Pick the sin: plagiarism or bad reporting

Pick the sin: plagiarism or bad reporting

: The other day, another numb-nutty journalist was fired for plagiarism, which is about the stupidest sin to commit (not the accidental repetition of a good phrase — these days, we call those memes — but the wholesale lifting of hunks of someone else’s work); it’s especially stupid in this day of online news and search. Whenever somebody gets caught their their hand on the control-V keys, they get fired quickly and publicly. OK.

But it occurs to me that the punishment for getting a story completely wrong — not Jayson-Blair-pull-the-fiction-of-of-your-ass wrong but wrong-headed, incomplete, badly reported, factually messy — is nowhere near as severe.

The message that gives the public: The press cares more about protecting the ownership of content than about getting stories right.
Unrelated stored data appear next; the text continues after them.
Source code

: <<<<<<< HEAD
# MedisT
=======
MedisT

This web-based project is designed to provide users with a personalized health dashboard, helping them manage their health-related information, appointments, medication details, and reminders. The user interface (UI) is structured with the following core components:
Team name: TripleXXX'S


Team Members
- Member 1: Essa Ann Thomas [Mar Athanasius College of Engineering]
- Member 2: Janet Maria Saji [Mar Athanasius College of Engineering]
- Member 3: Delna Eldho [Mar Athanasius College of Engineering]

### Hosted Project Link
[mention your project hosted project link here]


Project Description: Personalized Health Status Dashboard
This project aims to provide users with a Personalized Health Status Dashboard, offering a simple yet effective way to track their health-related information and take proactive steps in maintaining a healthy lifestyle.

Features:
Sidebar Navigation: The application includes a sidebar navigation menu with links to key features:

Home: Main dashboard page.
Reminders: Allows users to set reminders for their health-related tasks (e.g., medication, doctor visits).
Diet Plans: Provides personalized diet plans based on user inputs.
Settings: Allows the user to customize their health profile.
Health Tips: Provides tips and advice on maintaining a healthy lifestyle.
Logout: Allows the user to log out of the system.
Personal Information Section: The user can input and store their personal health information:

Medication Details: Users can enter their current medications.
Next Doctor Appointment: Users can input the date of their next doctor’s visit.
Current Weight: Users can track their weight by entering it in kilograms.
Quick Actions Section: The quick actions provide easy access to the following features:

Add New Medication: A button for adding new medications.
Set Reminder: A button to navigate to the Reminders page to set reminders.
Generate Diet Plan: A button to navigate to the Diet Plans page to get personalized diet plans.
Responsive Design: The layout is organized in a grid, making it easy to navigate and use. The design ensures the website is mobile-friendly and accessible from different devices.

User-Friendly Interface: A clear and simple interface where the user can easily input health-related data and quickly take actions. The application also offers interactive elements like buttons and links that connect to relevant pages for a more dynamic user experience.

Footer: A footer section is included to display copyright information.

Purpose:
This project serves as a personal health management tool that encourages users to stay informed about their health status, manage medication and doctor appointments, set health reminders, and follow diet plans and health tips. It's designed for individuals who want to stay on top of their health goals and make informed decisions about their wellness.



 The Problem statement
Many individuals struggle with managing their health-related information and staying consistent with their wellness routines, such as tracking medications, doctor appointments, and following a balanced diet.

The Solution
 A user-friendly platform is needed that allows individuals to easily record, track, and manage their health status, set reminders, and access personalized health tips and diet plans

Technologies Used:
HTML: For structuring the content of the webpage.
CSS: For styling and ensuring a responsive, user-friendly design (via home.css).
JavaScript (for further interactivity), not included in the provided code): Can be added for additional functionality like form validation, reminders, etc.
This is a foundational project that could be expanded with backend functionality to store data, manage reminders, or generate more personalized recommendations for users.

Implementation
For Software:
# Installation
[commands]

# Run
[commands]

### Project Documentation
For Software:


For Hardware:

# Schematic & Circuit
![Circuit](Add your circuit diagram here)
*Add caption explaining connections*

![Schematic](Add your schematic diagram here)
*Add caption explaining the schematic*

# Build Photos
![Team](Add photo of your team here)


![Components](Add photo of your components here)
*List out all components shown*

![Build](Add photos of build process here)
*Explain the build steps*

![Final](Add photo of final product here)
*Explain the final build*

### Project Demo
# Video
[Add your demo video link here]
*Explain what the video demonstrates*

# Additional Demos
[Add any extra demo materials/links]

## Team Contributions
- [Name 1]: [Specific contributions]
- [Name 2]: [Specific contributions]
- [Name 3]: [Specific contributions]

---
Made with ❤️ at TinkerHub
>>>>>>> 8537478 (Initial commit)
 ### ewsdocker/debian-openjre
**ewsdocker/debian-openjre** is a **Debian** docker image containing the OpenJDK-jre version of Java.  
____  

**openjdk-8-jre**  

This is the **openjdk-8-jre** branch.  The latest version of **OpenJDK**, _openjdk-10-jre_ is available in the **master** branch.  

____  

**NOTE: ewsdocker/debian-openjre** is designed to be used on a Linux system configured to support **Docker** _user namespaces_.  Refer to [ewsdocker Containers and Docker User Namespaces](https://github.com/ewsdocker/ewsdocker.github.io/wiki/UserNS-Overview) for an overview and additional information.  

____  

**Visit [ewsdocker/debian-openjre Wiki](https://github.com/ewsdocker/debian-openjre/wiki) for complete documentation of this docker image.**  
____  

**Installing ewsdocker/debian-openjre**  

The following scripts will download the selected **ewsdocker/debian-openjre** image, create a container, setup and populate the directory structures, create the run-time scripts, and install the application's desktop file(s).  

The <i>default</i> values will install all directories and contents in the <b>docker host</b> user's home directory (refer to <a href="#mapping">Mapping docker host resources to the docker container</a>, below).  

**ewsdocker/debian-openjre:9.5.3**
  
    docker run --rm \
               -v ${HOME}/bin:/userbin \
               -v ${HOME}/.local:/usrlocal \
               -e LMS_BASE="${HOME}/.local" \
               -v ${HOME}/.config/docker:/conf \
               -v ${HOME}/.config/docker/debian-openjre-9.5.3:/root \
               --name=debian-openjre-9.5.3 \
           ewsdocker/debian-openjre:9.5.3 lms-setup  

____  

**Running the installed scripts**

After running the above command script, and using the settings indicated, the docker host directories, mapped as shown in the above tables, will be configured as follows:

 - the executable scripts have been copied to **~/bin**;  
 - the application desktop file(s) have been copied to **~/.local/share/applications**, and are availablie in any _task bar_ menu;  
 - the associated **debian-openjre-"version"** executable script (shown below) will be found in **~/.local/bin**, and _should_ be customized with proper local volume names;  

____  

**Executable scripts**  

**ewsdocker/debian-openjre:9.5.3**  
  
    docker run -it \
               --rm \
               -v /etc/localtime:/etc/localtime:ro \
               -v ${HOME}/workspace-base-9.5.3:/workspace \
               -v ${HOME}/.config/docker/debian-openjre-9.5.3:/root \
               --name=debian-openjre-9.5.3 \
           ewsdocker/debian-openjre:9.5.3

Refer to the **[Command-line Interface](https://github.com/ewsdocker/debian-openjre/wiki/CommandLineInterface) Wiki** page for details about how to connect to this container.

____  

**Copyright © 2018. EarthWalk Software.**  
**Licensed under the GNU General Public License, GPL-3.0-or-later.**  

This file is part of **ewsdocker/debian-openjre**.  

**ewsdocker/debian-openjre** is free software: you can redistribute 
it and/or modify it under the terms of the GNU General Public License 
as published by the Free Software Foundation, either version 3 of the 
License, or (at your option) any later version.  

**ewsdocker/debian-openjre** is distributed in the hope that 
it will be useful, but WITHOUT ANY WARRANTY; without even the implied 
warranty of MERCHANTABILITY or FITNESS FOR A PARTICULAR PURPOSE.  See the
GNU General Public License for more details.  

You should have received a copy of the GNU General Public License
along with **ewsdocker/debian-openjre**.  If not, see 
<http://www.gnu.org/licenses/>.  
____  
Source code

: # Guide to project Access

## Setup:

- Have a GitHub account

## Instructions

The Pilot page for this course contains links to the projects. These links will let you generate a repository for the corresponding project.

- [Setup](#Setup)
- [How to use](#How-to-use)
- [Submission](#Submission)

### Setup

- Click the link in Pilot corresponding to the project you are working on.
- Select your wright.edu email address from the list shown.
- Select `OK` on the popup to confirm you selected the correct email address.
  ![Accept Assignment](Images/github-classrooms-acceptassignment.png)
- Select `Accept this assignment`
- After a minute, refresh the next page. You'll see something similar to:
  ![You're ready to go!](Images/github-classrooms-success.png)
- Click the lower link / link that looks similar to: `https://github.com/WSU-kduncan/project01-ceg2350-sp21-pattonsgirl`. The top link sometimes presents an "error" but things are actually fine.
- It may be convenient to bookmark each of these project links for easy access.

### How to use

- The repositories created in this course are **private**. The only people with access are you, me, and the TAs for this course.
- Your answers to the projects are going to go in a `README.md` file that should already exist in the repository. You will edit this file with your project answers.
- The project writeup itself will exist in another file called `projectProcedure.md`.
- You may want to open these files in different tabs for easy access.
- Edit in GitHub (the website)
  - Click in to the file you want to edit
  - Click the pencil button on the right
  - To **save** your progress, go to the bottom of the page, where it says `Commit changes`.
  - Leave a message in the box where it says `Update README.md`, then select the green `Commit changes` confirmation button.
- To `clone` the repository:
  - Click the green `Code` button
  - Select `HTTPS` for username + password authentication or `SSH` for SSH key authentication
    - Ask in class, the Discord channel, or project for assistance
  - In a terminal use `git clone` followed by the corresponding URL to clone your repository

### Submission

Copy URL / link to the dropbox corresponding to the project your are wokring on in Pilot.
Now that’s not only heresy, it’s a wrong and rather ridiculous way to state the proposition and I know it: plagiarism is obvious theft with an easy standard to identify and writing a wrong-headed or sloppy story is not an easy standard to agree to. So I’m not saying that everybody who has a bad-story day should be shown the door (in fact, we need to make reporters bolder and more transparent and more conversation, not more timid and boring and faux objective). I’m simply saying that the contrast in the press’ treatment of each sin says something to the public. That’s all.